Era un ocaso igual que éste, la tarde de domingo cuando llegué para quedarme, después de que Anna se hubiera ido para siempre. Aunque era otoño y no verano, los rayos del sol, de un dorado oscuro, y las sombras negrísimas, largas y finas, con la forma de cipreses caídos, eran los mismos, y reinaba la misma sensación de que todo estaba empapado y cubierto de gemas y con el mismo azul ultramarino del piélago. Me sentía inexplicablemente ligero; era como si la tarde, empapada y goteando con su falaz patetismo, me hubiera quitado temporalmente el peso del dolor. Todavía no había vendido nuestra casa, o mi casa, tal como supuestamente debía llamarla ahora, pero era incapaz de quedarme un momento más en ella. Después de la muerte de Anna se quedó vacía, se convirtió en una inmensa cámara de ecos. También había algo hostil en el aire, el hosco gruñido de un viejo sabueso incapaz de comprender adónde se ha ido su querida ama y resentido con el amo que sigue ahí. Anna no me dejaba que le hablara a nadie de su enfermedad. La gente sospechaba que algo pasaba, pero no sospecharon, hasta la fase final, que lo que pasaba era que a ella se le estaba pasando la vida. Ni siquiera a Claire le dijimos con claridad que su madre se estaba muriendo. Y ahora todo había acabado, y para mí había empezado otra cosa, que era el delicado asunto de haberla sobrevivido.

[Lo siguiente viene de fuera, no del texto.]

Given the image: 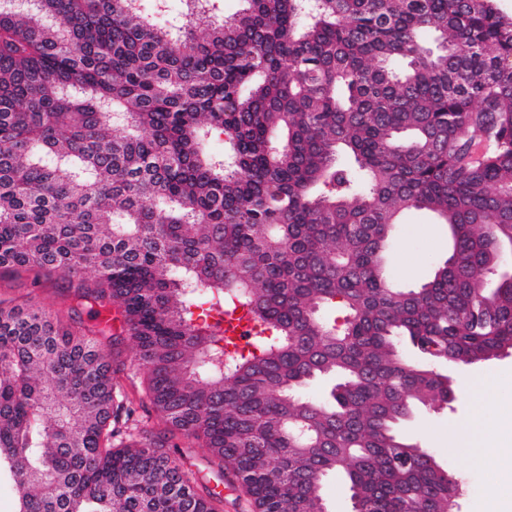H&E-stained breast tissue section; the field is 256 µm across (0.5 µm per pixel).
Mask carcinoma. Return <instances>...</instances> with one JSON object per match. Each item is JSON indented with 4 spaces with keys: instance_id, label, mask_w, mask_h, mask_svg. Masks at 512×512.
Here are the masks:
<instances>
[{
    "instance_id": "obj_1",
    "label": "carcinoma",
    "mask_w": 512,
    "mask_h": 512,
    "mask_svg": "<svg viewBox=\"0 0 512 512\" xmlns=\"http://www.w3.org/2000/svg\"><path fill=\"white\" fill-rule=\"evenodd\" d=\"M242 2L168 21L152 0H0V271L62 296L0 294L16 512H224L165 451L178 436L252 512H323L330 473L360 512H458V480L397 426L454 401L446 367L512 351V14ZM410 211L451 247L402 288L385 252ZM114 306L119 331L95 321ZM239 306L246 354L224 334ZM320 376L329 399H303ZM146 402L161 440L129 427ZM122 359L126 366L124 373L120 374V383L129 397L138 402V400L143 397L144 373L143 370L138 367V362L135 358V350L132 348L131 342H128Z\"/></svg>"
}]
</instances>
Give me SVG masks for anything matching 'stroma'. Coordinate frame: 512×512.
<instances>
[{
	"label": "stroma",
	"mask_w": 512,
	"mask_h": 512,
	"mask_svg": "<svg viewBox=\"0 0 512 512\" xmlns=\"http://www.w3.org/2000/svg\"><path fill=\"white\" fill-rule=\"evenodd\" d=\"M447 255L446 228L433 223L428 214L414 211L395 227L386 253L387 273L398 285L417 286L431 278L436 265ZM449 375L456 388L455 400L448 407L416 413L400 424L399 431L420 447L434 451L454 473L462 487L459 512H495L497 504L490 496L487 461L449 447L448 436L480 410L485 415V427L494 431V441L506 442V435L496 426L501 416L512 415V354L453 369ZM170 454L191 465L196 490L221 489L224 512H251L246 490L234 476H226L221 483L204 476L206 448H174Z\"/></svg>",
	"instance_id": "obj_1"
}]
</instances>
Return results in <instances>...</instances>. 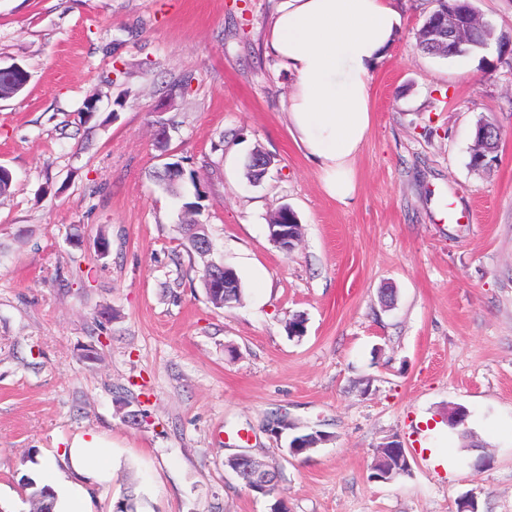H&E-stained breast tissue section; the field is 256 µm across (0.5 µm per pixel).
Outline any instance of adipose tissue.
Listing matches in <instances>:
<instances>
[{"label": "adipose tissue", "mask_w": 512, "mask_h": 512, "mask_svg": "<svg viewBox=\"0 0 512 512\" xmlns=\"http://www.w3.org/2000/svg\"><path fill=\"white\" fill-rule=\"evenodd\" d=\"M400 24L391 0H282L267 42L294 84L285 104L294 142L322 175L325 193L348 203L356 191L354 160L370 127L369 78ZM75 483L56 465L55 512H91L89 484L112 477L113 448L96 432L64 450Z\"/></svg>", "instance_id": "adipose-tissue-1"}]
</instances>
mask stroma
Here are the masks:
<instances>
[{
	"mask_svg": "<svg viewBox=\"0 0 512 512\" xmlns=\"http://www.w3.org/2000/svg\"><path fill=\"white\" fill-rule=\"evenodd\" d=\"M280 2L0 0V64L30 75L0 100V512H30L23 479L69 471L89 430L115 454L93 512L130 487L137 512H512V54H425L436 0H394L344 205L289 132L293 80L266 46ZM484 119L498 157L476 170ZM257 149L261 181L229 180L226 155ZM169 163L203 198L152 181ZM192 202L235 307L209 302L186 247ZM283 206L302 226L288 253L267 227ZM392 439L411 471L372 480ZM241 453L277 467L276 496L227 467Z\"/></svg>",
	"mask_w": 512,
	"mask_h": 512,
	"instance_id": "1",
	"label": "stroma"
}]
</instances>
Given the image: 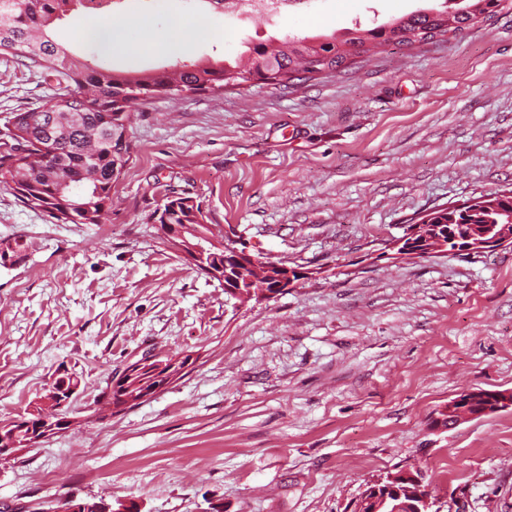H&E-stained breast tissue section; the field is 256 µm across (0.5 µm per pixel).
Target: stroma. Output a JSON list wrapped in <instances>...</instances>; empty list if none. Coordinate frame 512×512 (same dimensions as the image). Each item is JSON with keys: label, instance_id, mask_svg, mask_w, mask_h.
<instances>
[{"label": "stroma", "instance_id": "1", "mask_svg": "<svg viewBox=\"0 0 512 512\" xmlns=\"http://www.w3.org/2000/svg\"><path fill=\"white\" fill-rule=\"evenodd\" d=\"M432 5L313 0L270 26L201 0H125L119 17L180 18L185 58L221 61ZM67 90L0 54V142L12 113ZM125 137L105 223H58L0 187V419L58 369L80 383L75 426L0 458V512L72 495L138 512H354L367 483L410 466L459 512H512V408L432 425L462 389L512 390V248H394L435 207L512 189V0L463 35L337 74L137 102ZM171 195L306 278L232 299L150 221ZM149 348L188 357L186 373L88 411Z\"/></svg>", "mask_w": 512, "mask_h": 512}]
</instances>
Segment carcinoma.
<instances>
[{
	"instance_id": "obj_1",
	"label": "carcinoma",
	"mask_w": 512,
	"mask_h": 512,
	"mask_svg": "<svg viewBox=\"0 0 512 512\" xmlns=\"http://www.w3.org/2000/svg\"><path fill=\"white\" fill-rule=\"evenodd\" d=\"M500 0L475 3L448 12L418 10L371 28L354 27L337 35L269 38L248 50L244 65L185 61L177 56L167 65L128 76L80 59L56 42L52 26L79 14L83 0H0V54L38 64L74 89L39 111L14 114L12 144L0 151V185L26 206L50 214L62 224L104 223L112 199V184L130 155L124 139L129 108L139 100L159 95L187 96L201 90H219L254 80L286 85L299 73L321 70L339 73L353 58L371 50L416 43L463 33L492 14ZM512 217V197L495 195L474 209L448 213V220L465 225H436L425 229L431 239L443 240L448 255L466 258L464 242L453 234L482 233L493 239ZM150 219L159 224L187 225L190 243L213 235L199 207L188 197L169 198ZM247 277L281 294L277 281L258 267Z\"/></svg>"
}]
</instances>
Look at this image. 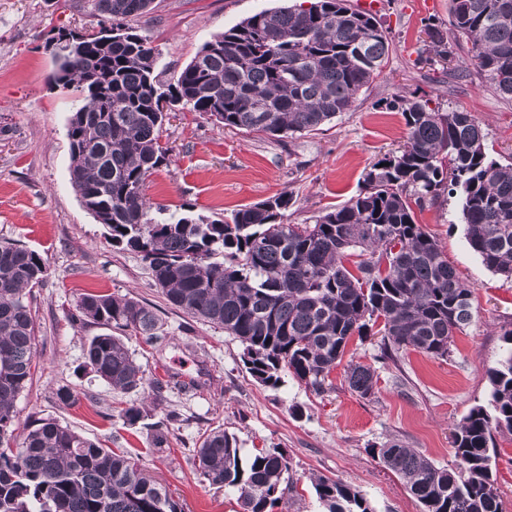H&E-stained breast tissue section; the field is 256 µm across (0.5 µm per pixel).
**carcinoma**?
Here are the masks:
<instances>
[{"label": "carcinoma", "instance_id": "cac0c4a2", "mask_svg": "<svg viewBox=\"0 0 512 512\" xmlns=\"http://www.w3.org/2000/svg\"><path fill=\"white\" fill-rule=\"evenodd\" d=\"M153 0H95L110 22L69 31L54 54L50 82L79 93L69 120V174L85 207L102 217L112 245L139 254L154 286L187 316L224 329L242 346L241 361L259 385L277 389L291 375L316 394L354 338L380 326L382 360L406 350L435 359L451 353L473 321L472 288L416 223L414 208L456 195L471 250L512 278V163L489 158L486 134L470 113L443 111L429 99L397 97L404 144L385 154L359 192L311 224H288L293 194L276 196L207 221L165 215L149 201V176L166 163L162 103L214 117L227 128L293 137L318 131L349 111L379 77L392 40L380 20L348 0L308 8L261 10L205 42L168 84L156 73L157 46L132 26ZM453 38L425 25L420 62L444 75L479 77L512 102V0H450ZM468 47V56L460 55ZM47 268L41 255L0 241V512H182L179 502L134 457L104 448L55 418L34 419L18 440L14 406L33 375L36 324L29 301ZM78 320L103 332L84 349V368L108 387L136 392L199 383L146 377L121 336L152 347L168 331L150 307L129 295L89 293ZM491 409L476 406L453 434L452 467L434 465L402 440L371 447L397 475L421 512H502L491 458L496 435H512V352L487 371ZM348 388L374 394L376 370L352 363ZM180 414L168 411L150 446L162 451ZM210 486L237 495L240 512H273L297 495L278 448L243 457L234 435L211 431L197 449ZM323 512H372L360 490L341 480L313 483Z\"/></svg>", "mask_w": 512, "mask_h": 512}]
</instances>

La señorita Vavasour estaba tímidamente excitada por mi llegada, en lo alto de sus mejillas surcadas de finas arrugas brillaban dos puntitos redondos como manchitas de papel crepé color rosa, y entrelazaba las manos delante de ella y fruncía los labios para no sonreír. Cuando abrió la puerta, el coronel Blunden estaba allí, moviendo la cabeza detrás de ella en el vestíbulo, ahora detrás de un hombro, ahora detrás del otro; pude ver inmediatamente que no le gustó mi aspecto. Le comprendo; después de todo era el único gallo del corral antes de que yo llegara y le derribara de su percha. Dirigiendo una colérica mirada a mi barbilla, que quedaba al nivel de sus ojos, pues es un hombre bajito a pesar de su columna vertebral erguida, me estrechó la mano y se aclaró la garganta, todo comentarios campechanos, viriles y a ladridos sobre el tiempo, casi sobreactuando en el papel de viejo militar, me pareció. Hay algo en él que no cuadra, algo demasiado brillante, demasiado estudiadamente verosímil. Esos relucientes zapatos, la chaqueta de tweed Harris y las coderas y los puños de cuero, el chaleco amarillo canario que se pone los fines de semana, todo parece un poco demasiado bueno para ser cierto. Posee la vítrea perfección de un actor que lleva demasiado tiempo interpretando el mismo papel. Me pregunto si en verdad estuvo en el ejército. Consigue ocultar su acento de Belfast, aunque a veces se le escapa, como una ventosidad retenida. Y en cualquier caso, ¿por qué ocultarlo, qué teme que pueda revelarnos ese acento? La señorita Vavasour me confía que en más de una ocasión le ha visto entrar en la iglesia a hurtadillas para la primera misa dominical. ¿Un coronel católico de Belfast? Raro, y mucho.